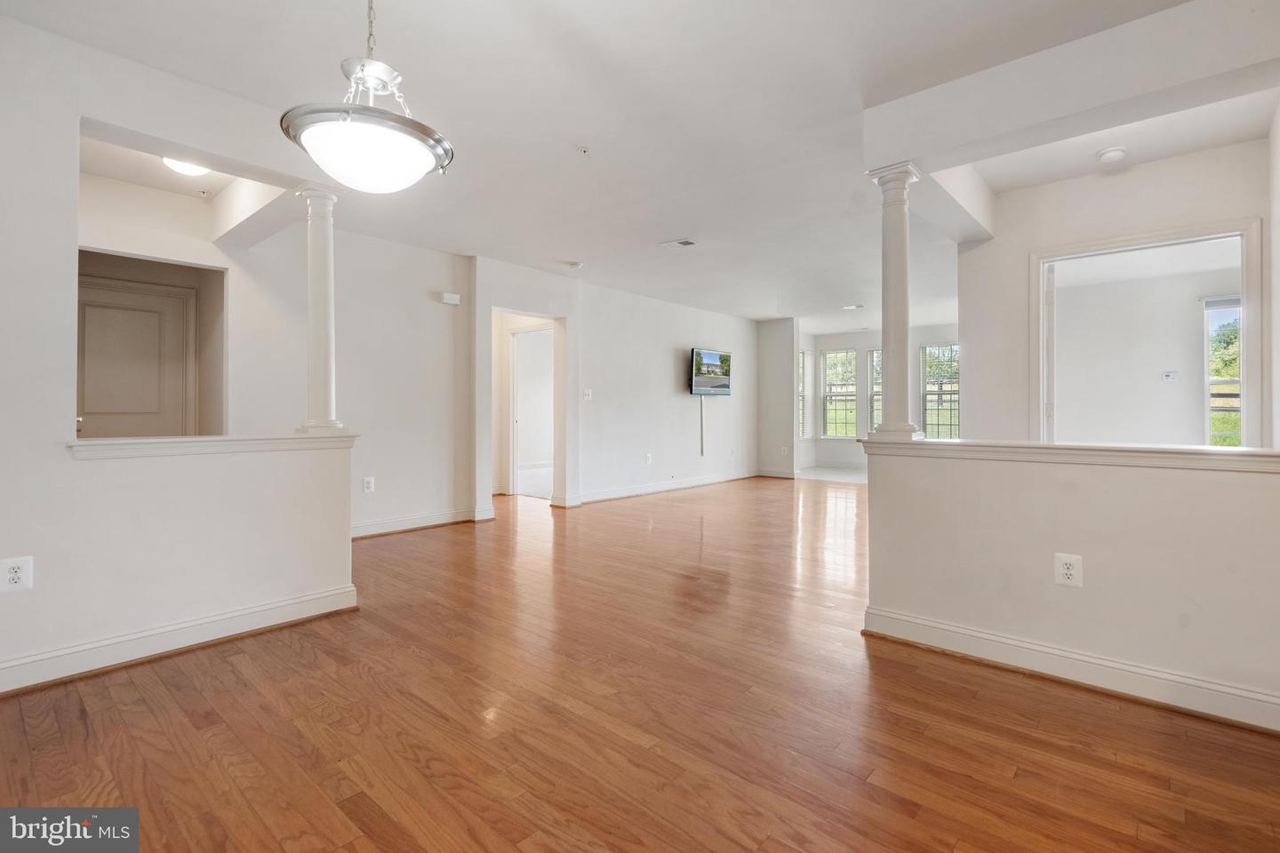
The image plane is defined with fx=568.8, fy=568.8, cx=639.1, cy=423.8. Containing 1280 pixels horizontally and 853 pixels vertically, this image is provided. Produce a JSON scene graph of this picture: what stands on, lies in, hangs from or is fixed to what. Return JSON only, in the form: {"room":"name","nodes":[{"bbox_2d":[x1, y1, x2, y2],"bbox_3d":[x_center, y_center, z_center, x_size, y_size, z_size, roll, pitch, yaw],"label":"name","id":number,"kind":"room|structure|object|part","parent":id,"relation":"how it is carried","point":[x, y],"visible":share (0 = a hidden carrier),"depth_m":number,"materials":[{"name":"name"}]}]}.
{"room":"living room","nodes":[
{"label":"living room","id":0,"kind":"room"},
{"bbox_2d":[0,9,353,696],"bbox_3d":[-2.502,-0.275,2.168,0.130,2.616,2.776,0,0,41],"label":"left wall","id":1,"kind":"structure","parent":0,"point":[74,210],"depth_m":2.35,"materials":[{"name":"white paint"}]},
{"bbox_2d":[0,555,32,591],"bbox_3d":[-2.398,0.580,2.176,0.008,0.130,0.085,0,0,41],"label":"wall outlet","id":2,"kind":"object","parent":1,"relation":"attached to","point":[11,575],"visible":0.99,"depth_m":2.18,"materials":[{"name":"white plastic"}]},
{"bbox_2d":[0,582,359,695],"bbox_3d":[-2.449,0.964,2.112,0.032,0.118,2.532,0,0,41],"label":"baseboard","id":3,"kind":"structure","parent":1,"relation":"attached to","point":[184,625],"depth_m":2.51,"materials":[{"name":"white paint"}]},
{"bbox_2d":[64,432,357,458],"bbox_3d":[-2.043,0.103,2.762,0.263,0.060,1.253,0,0,41],"label":"ledge","id":4,"kind":"object","parent":1,"relation":"attached to","point":[139,446],"visible":0.83,"depth_m":2.61,"materials":[{"name":"white paint"}]},
{"bbox_2d":[296,185,345,433],"bbox_3d":[-1.761,-0.630,3.148,0.221,1.389,0.210,0,0,41],"label":"left column","id":5,"kind":"structure","parent":4,"relation":"on","point":[329,304],"depth_m":3.11,"materials":[{"name":"white paint"}]},
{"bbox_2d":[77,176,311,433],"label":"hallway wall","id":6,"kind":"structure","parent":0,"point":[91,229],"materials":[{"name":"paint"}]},
{"bbox_2d":[76,275,195,438],"bbox_3d":[-3.837,-0.040,4.251,0.103,2.001,0.802,0,0,41],"label":"door","id":7,"kind":"structure","parent":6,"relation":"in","point":[133,312],"depth_m":4.29,"materials":[{"name":"paint"}]},
{"bbox_2d":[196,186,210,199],"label":"sprinkler head","id":8,"kind":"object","parent":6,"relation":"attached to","point":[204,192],"visible":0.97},
{"bbox_2d":[67,171,472,533],"bbox_3d":[-2.969,-0.342,4.470,0.141,2.636,3.014,0,0,41],"label":"wall","id":9,"kind":"structure","parent":0,"point":[417,292],"depth_m":4.82,"materials":[{"name":"white paint"}]},
{"bbox_2d":[362,476,375,493],"bbox_3d":[-2.265,0.510,4.755,0.009,0.129,0.079,0,0,41],"label":"wall outlet","id":10,"kind":"object","parent":9,"relation":"attached to","point":[369,486],"visible":0.99,"depth_m":4.75,"materials":[{"name":"white plastic"}]},
{"bbox_2d":[351,506,484,537],"bbox_3d":[-2.321,0.900,4.825,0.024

□ □ □ □

_WORK INSTRUCTION_.
Leave every picture out and output the records exactly.

_ANSWER SPACE_.
The image plane is defined with fx=568.8, fy=568.8, cx=639.1, cy=423.8. Containing 1280 pixels horizontally and 853 pixels vertically, this image is provided. Produce a JSON scene graph of this picture: what stands on, lies in, hangs from or is fixed to what. Return JSON only, in the form: {"room":"name","nodes":[{"bbox_2d":[x1, y1, x2, y2],"bbox_3d":[x_center, y_center, z_center, x_size, y_size, z_size, roll, pitch, yaw],"label":"name","id":number,"kind":"room|structure|object|part","parent":id,"relation":"how it is carried","point":[x, y],"visible":share (0 = a hidden carrier),"depth_m":number,"materials":[{"name":"name"}]}]}.
{"room":"living room","nodes":[
{"label":"living room","id":0,"kind":"room"},
{"bbox_2d":[0,9,353,696],"bbox_3d":[-2.502,-0.275,2.168,0.130,2.616,2.776,0,0,41],"label":"left wall","id":1,"kind":"structure","parent":0,"point":[74,210],"depth_m":2.35,"materials":[{"name":"white paint"}]},
{"bbox_2d":[0,555,32,591],"bbox_3d":[-2.398,0.580,2.176,0.008,0.130,0.085,0,0,41],"label":"wall outlet","id":2,"kind":"object","parent":1,"relation":"attached to","point":[11,575],"visible":0.99,"depth_m":2.18,"materials":[{"name":"white plastic"}]},
{"bbox_2d":[0,582,359,695],"bbox_3d":[-2.449,0.964,2.112,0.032,0.118,2.532,0,0,41],"label":"baseboard","id":3,"kind":"structure","parent":1,"relation":"attached to","point":[184,625],"depth_m":2.51,"materials":[{"name":"white paint"}]},
{"bbox_2d":[64,432,357,458],"bbox_3d":[-2.043,0.103,2.762,0.263,0.060,1.253,0,0,41],"label":"ledge","id":4,"kind":"object","parent":1,"relation":"attached to","point":[139,446],"visible":0.83,"depth_m":2.61,"materials":[{"name":"white paint"}]},
{"bbox_2d":[296,185,345,433],"bbox_3d":[-1.761,-0.630,3.148,0.221,1.389,0.210,0,0,41],"label":"left column","id":5,"kind":"structure","parent":4,"relation":"on","point":[329,304],"depth_m":3.11,"materials":[{"name":"white paint"}]},
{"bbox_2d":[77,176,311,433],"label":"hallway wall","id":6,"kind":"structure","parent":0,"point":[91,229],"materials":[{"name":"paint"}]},
{"bbox_2d":[76,275,195,438],"bbox_3d":[-3.837,-0.040,4.251,0.103,2.001,0.802,0,0,41],"label":"door","id":7,"kind":"structure","parent":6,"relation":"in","point":[133,312],"depth_m":4.29,"materials":[{"name":"paint"}]},
{"bbox_2d":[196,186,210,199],"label":"sprinkler head","id":8,"kind":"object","parent":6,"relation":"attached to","point":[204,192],"visible":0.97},
{"bbox_2d":[67,171,472,533],"bbox_3d":[-2.969,-0.342,4.470,0.141,2.636,3.014,0,0,41],"label":"wall","id":9,"kind":"structure","parent":0,"point":[417,292],"depth_m":4.82,"materials":[{"name":"white paint"}]},
{"bbox_2d":[362,476,375,493],"bbox_3d":[-2.265,0.510,4.755,0.009,0.129,0.079,0,0,41],"label":"wall outlet","id":10,"kind":"object","parent":9,"relation":"attached to","point":[369,486],"visible":0.99,"depth_m":4.75,"materials":[{"name":"white plastic"}]},
{"bbox_2d":[351,506,484,537],"bbox_3d":[-2.321,0.900,4.825,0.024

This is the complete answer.